A product of the 1969 oil spill off the coast of Santa Barbara, California where a Union Oil Offshore drilling platform cracked the ocean floor, leaking an estimated 3 million gallons of oil into the ocean, a disaster that would cause a devastating effect on the natural ecosystem and close the harbor, California would be the first state to move on a ban, restricting offshore drilling for 16 years.
The Federal government would follow 12 years later with the 1981 Outer Continental Shelf Protection Congressional Moratorium, a vote that would have to be renewed and reviewed yearly by the legislative branch. Nine years later, in 1990, then President George H.W. Bush would offer his own push, signing into law a Presidential Moratorium on Off Shore Drilling for 12 years, an act that would subsequently be renewed by his successor President Bill Clinton in 1998, extending the ban until 2012.

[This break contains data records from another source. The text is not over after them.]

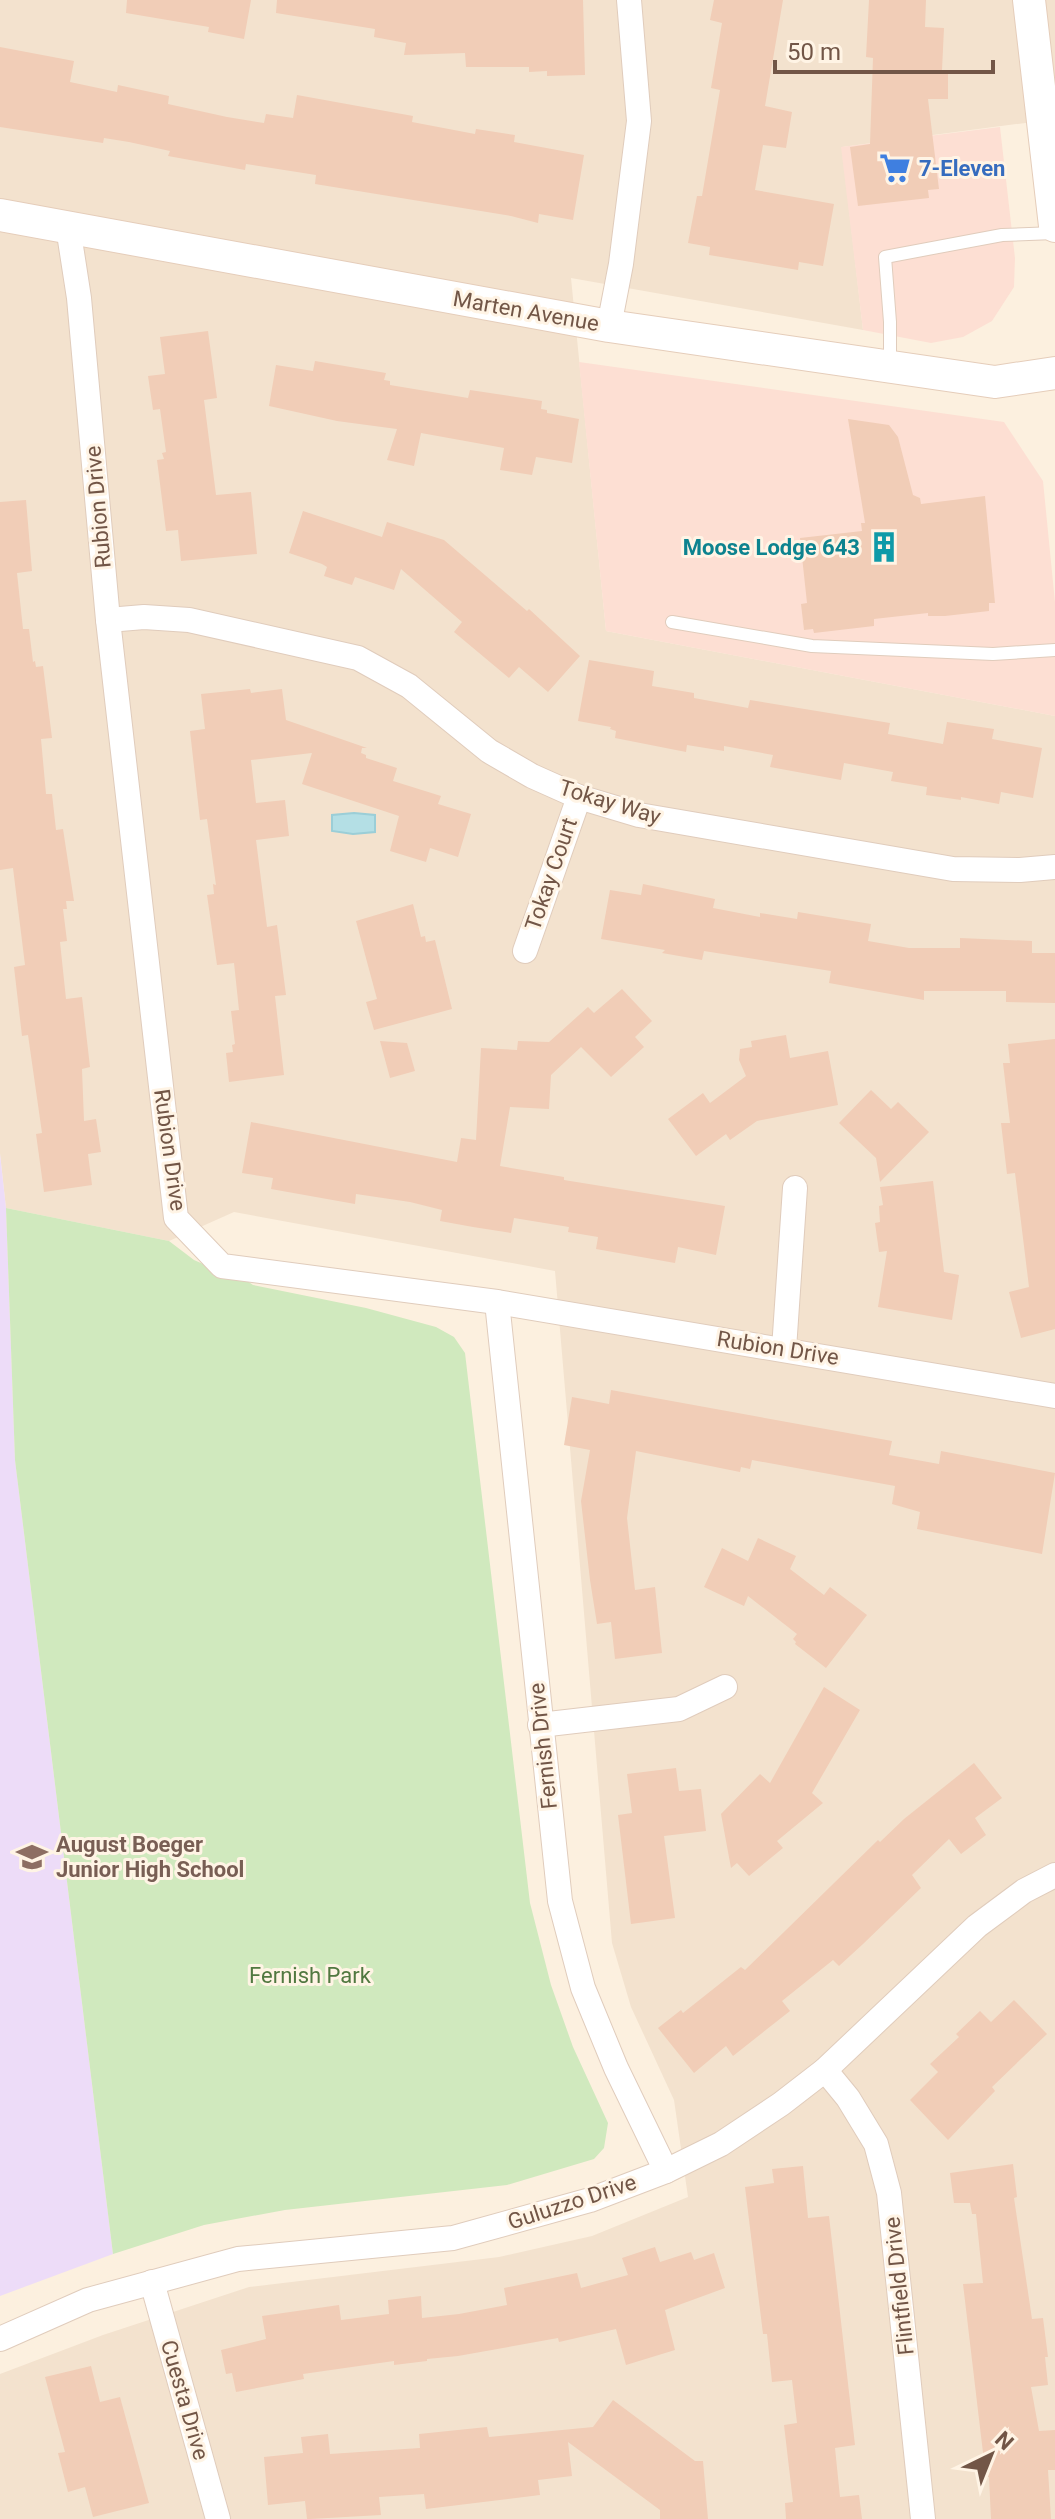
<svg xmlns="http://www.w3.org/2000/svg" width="1055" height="2519" viewBox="0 0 1055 2519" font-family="Roboto,sans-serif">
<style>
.residential{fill:#f3e2ce}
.commercial{fill:#fddfd3}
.education{fill:#eddcf8}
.green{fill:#d0e9be}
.water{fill:#b4dfe5;stroke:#9bced7;stroke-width:2}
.building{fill:#f1cdb7}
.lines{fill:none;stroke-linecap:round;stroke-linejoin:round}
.lane-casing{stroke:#e0ccbc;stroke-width:14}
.street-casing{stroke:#e0ccbc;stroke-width:26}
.secondary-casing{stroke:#e5cdba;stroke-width:34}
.lane{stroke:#fff;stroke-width:12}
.street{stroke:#fff;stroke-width:24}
.secondary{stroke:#fff;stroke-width:32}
.labels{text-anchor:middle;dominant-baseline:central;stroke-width:6;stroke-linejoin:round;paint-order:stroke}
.shop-label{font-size:22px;font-weight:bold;fill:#366cbe;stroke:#fff4e5;text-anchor:start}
.street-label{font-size:22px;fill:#725647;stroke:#fff4e5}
.culture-label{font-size:22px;font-weight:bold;fill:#0d838f;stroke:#fff4e5;text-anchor:end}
.education-label{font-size:22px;font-weight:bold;fill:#785e54;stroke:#fff4e5;text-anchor:start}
.park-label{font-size:22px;fill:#517840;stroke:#fff4e5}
</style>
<rect width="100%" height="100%" fill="#fcf0df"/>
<polygon class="residential" points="0,0 1055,0 1055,119 842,147 863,330 571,278 606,631 1055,716 1055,2519 0,2519 0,2374 103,2335 249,2287 499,2257 592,2236 688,2197 674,2100 631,2007 612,1943 555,1271 234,1212 169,1241 6,1208 0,1153"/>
<g class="commercial">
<polygon points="1000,127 1015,258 1014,287 992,321 963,337 931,343 863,330 841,147"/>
<polygon points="579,362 1004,422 1043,481 1055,602 1055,716 606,631"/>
</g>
<polygon class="education" points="0,1154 6,1208 15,1460 113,2254 0,2296"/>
<polygon class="green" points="6,1208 169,1241 194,1260 219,1271 240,1276 253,1285 366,1308 436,1327 454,1337 465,1353 530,1903 551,1985 573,2047 608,2123 604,2148 594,2159 507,2185 285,2210 204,2225 113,2254 15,1460"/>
<polygon class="water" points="354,813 375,815 375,832 353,834 332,831 332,815"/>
<g class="building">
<polygon points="127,0 251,0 244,39 208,32 209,27 126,13"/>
<polygon points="277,0 583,0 585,75 547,76 547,71 529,72 529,67 466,67 465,53 404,55 406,43 374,37 375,29 276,13"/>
<polygon points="714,0 783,0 765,106 792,112 786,148 763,145 755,190 834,204 823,266 799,262 798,270 745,261 709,255 710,247 688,243 697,196 702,196 720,90 711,88 722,23 710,20"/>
<polygon points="869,0 926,0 925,27 944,28 942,70 948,70 948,99 928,99 939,189 928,190 929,198 858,206 850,147 870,144 873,58 866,57"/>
<polygon points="0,47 74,61 70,82 117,92 118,85 169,96 168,104 227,117 264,123 266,114 293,118 297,95 413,116 412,122 475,134 476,129 515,135 514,142 584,155 573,220 539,214 538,223 511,216 315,184 316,175 246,164 245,170 168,156 170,151 129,142 104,138 103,143 0,127"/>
<polygon points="208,331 217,398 204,400 216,495 251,492 257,554 181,561 178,530 166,531 157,460 164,459 162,453 166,452 160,409 153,410 148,376 165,374 160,337"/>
<polygon points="315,361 386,373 384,380 390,381 390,385 468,398 470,390 542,401 541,409 547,410 547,413 579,419 572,463 536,457 532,475 500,470 504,448 421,433 414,466 387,460 397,429 337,421 269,406 276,365 313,371"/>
<polygon points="848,419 889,425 898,437 913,495 920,498 921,504 985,496 995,603 989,603 989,611 945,616 928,616 928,613 874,619 874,626 814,633 813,629 804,630 801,604 807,603 800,538 862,531 861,523 865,523"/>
<polygon points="26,500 32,571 17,573 23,629 29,629 33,662 35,661 36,667 43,666 52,738 41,739 46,794 52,794 56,830 63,829 74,901 66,901 67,909 63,909 67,941 60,942 66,999 82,997 90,1067 82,1069 84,1121 96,1119 101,1152 88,1154 92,1185 44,1192 36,1134 42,1133 28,1035 22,1036 14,967 25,965 13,868 0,870 0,502"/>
<polygon points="303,511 382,537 387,522 444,540 527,611 529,609 580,656 548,692 519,667 509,678 454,632 462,622 401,569 394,590 355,577 352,585 324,576 327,567 322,564 289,553"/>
<polygon points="589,660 654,671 652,686 694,693 694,698 748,708 750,700 890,723 888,734 943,744 947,722 994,729 992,739 1042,748 1033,798 1001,792 999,804 961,797 961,800 926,795 927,787 891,781 893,772 844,763 841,780 770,767 773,755 724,746 724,751 687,745 686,752 615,738 616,731 610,729 611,727 578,721"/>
<polygon points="250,689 251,693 282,689 286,720 367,748 362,748 361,753 366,755 366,758 397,768 393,781 441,796 438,804 471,814 458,857 430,848 426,862 390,851 399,816 302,784 312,753 251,760 256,803 285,800 289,836 256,840 267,927 277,925 286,995 275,996 284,1075 229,1082 226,1053 233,1052 232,1045 235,1044 231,1011 239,1010 234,963 217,965 207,895 214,894 213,884 216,885 207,819 200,820 190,731 205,729 201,694"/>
<polygon points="643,884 715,899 713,908 760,917 760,913 797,919 798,912 871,924 868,941 909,948 960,948 960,938 1032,941 1032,953 1055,953 1055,1003 1006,1002 1006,991 924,991 924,1000 829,983 831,971 704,951 702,960 662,953 665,950 601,939 610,890 641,895"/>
<polygon points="413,904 421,937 425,936 426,942 435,940 452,1009 374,1030 366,1002 377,999 356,921"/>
<polygon points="622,989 652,1021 635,1037 644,1047 611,1077 581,1047 551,1075 549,1109 510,1107 500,1166 564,1177 564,1180 725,1206 716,1255 678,1247 675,1263 596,1249 598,1237 568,1232 569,1227 514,1218 511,1233 473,1227 440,1221 442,1210 410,1202 356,1194 355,1204 271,1189 273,1178 242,1173 251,1122 457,1162 461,1138 476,1140 481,1048 517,1050 518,1041 549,1042 588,1007 594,1013"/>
<polygon points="786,1035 790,1058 828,1051 838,1105 757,1121 730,1140 726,1134 696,1156 668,1119 703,1093 710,1103 746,1076 739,1060 740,1049 752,1047 751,1041"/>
<polygon points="1055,1039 1055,1329 1021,1338 1009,1292 1029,1287 1015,1173 1007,1174 1001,1123 1010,1123 1003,1063 1010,1063 1008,1044"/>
<polygon points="380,1041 407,1043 415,1071 390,1078"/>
<polygon points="871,1090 891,1109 898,1102 929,1132 880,1182 876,1158 839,1123"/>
<polygon points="933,1181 944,1272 959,1275 952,1320 878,1307 887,1251 879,1252 875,1223 880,1222 879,1206 883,1205 880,1187"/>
<polygon points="611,1390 892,1441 889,1455 939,1464 941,1451 1055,1473 1042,1554 917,1529 920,1512 892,1504 895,1486 752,1460 750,1469 741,1467 740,1472 636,1451 627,1518 635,1590 655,1587 662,1653 615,1659 611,1622 597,1624 590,1580 581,1501 590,1450 564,1445 572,1397 609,1404"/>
<polygon points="758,1538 796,1556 790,1569 824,1595 830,1587 867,1615 826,1668 795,1644 796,1642 793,1639 797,1634 748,1596 744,1606 704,1587 722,1548 748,1561"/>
<polygon points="824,1687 860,1710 812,1793 823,1803 777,1841 783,1848 749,1876 737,1863 731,1868 721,1814 760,1774 770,1783"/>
<polygon points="974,1763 1002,1798 975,1818 986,1835 961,1854 949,1839 912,1875 921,1888 863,1944 839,1966 833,1960 782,2001 790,2011 733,2056 726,2046 694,2073 658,2028 681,2010 683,2013 741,1967 745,1970 878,1840 880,1842 904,1819"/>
<polygon points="676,1768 679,1791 701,1789 706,1831 664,1836 675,1918 631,1924 618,1815 632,1813 627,1774"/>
<polygon points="1014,2000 1047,2034 992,2087 995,2091 948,2140 910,2100 938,2072 930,2064 959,2037 956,2034 980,2011 991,2022"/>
<polygon points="1013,2164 1017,2197 1014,2198 1032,2319 1043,2318 1048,2357 1045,2357 1048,2385 1031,2387 1039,2431 1055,2430 1055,2470 1048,2470 1051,2519 991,2519 989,2477 986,2477 981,2436 963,2284 983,2283 976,2214 972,2214 970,2203 954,2203 950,2173"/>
<polygon points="803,2166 808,2218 829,2216 855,2445 835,2448 840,2497 859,2495 862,2519 786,2519 785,2503 793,2502 784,2425 797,2423 792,2380 772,2382 767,2334 763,2334 745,2187 774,2183 772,2169"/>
<polygon points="655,2247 660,2262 691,2252 694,2260 714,2253 725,2288 665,2310 675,2350 626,2365 616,2329 559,2342 558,2338 458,2356 427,2359 427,2361 394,2365 394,2361 303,2374 304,2379 236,2392 232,2373 226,2374 221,2350 266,2339 262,2316 339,2305 341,2320 389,2314 388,2300 421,2296 422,2318 459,2314 507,2305 504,2288 577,2273 581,2288 628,2275 622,2258"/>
<polygon points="91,2366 100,2402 120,2397 149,2503 93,2517 85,2487 68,2492 58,2453 65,2452 45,2377"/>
<polygon points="613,2400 695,2461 703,2461 708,2519 660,2519 660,2510 568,2442 572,2476 538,2480 540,2495 426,2509 424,2494 379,2497 381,2515 310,2519 307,2519 305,2501 268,2505 264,2457 303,2453 301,2437 328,2434 330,2454 420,2448 419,2434 487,2427 489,2437 593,2427"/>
</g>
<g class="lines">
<defs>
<g id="lane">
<polyline points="890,366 890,322 885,257 1002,235 1055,233"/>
<polyline points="672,622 812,646 993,654 1055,650"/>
</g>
<g id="street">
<polyline points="68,227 79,298 108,620 176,1218 222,1266 497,1302 1055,1396"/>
<polyline points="609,326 621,264 639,121 629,0"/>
<polyline points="108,620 144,617 189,620 358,658 409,686 489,751 532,776 579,797 639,815 953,869 1020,870 1055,867"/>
<polyline points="525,951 579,797"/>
<polyline points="497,1302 560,1901 583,1988 616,2068 666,2171"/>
<polyline points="784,1349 795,1188"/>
<polyline points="540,1725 679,1709 725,1687"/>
<polyline points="825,2070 848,2098 876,2144 889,2193 923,2519"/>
<polyline points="152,2282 218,2519"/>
<polyline points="0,2339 88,2300 238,2259 453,2238 590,2200 666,2171 721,2144 781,2104 825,2070 977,1926 1024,1891 1055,1875"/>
</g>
<g id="secondary">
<polyline points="1029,0 1055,226"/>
<polyline points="0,215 609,326 995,382 1055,373"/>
</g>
</defs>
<use href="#lane" class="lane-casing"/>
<use href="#street" class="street-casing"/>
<use href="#secondary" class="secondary-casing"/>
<use href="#lane" class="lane"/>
<use href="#street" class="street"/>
<use href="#secondary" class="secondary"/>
</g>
<defs>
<symbol id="supermarket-bare" viewBox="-9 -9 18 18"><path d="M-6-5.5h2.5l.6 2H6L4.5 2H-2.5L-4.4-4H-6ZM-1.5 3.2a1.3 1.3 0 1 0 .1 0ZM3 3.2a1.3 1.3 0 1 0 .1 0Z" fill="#3f7fe0" stroke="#fff4e5" stroke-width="2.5" paint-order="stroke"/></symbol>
<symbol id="building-bare" viewBox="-9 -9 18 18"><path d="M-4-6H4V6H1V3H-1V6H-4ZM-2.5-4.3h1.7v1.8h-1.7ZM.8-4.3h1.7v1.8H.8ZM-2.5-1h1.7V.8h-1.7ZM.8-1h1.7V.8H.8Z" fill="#0f9aa8" stroke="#fff4e5" stroke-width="2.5" paint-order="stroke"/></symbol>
<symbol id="school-bare" viewBox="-9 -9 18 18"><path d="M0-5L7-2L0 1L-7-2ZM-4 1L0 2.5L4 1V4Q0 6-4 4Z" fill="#8d6e63" stroke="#fff4e5" stroke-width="2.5" paint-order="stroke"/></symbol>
</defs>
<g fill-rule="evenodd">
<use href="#supermarket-bare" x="873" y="146" width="44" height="44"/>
<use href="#building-bare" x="862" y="525" width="44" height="44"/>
<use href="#school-bare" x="10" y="1835" width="44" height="44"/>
</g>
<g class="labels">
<g class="shop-label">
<text x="919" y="168">7-Eleven</text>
</g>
<g class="street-label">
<text transform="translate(526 311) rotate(10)">Marten Avenue</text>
<text transform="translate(98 507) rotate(-95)">Rubion Drive</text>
<text transform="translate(610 802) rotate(17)">Tokay Way</text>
<text transform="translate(551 874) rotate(-71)">Tokay Court</text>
<text transform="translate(170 1150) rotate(82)">Rubion Drive</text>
<text transform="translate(778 1348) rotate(9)">Rubion Drive</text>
<text transform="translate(543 1746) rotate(-96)">Fernish Drive</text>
<text transform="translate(572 2202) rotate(-18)">Guluzzo Drive</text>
<text transform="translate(899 2286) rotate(-96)">Flintfield Drive</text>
<text transform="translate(185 2400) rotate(74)">Cuesta Drive</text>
</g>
<g class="culture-label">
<text x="860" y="547">Moose Lodge 643</text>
</g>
<g class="education-label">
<text x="56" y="1844">August Boeger<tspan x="56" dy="25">Junior High School</tspan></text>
</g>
<g class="park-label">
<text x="310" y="1975">Fernish Park</text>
</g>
</g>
<g transform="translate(991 2455) rotate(43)" stroke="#fff4e5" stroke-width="6" paint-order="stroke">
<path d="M0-6L14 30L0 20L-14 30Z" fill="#725647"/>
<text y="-12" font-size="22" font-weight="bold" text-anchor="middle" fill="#725647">N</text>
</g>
<path d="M775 60v12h218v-12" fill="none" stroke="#725647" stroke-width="4"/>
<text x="787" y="60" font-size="24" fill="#725647" stroke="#fff4e5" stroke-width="6" paint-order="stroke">50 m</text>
</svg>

Since then, with two exceptions, Louisiana and Texas, which have relied heavily on their offshore capabilities, the national moratorium has remained in place. With that the debate over offshore drilling has continued to rage on, crossing party lines and finding people opposed and in favor of it in many different states, even in the same party. Now, with the rising cost of oil, people demanding some sort of relief, the cries for reducing foreign dependency on oil, and most alternative sources of fuel either too costly, too unreliable, having a potentially adverse effect on the food supply or being years away from being mastered the debate continues.
Now, with a strategy aimed at alleviating that stress on the current economic stress, Senator McCain is taking on a new angle of the discussion.
None of that is to say that Senator McCain is ending his calls for conservation.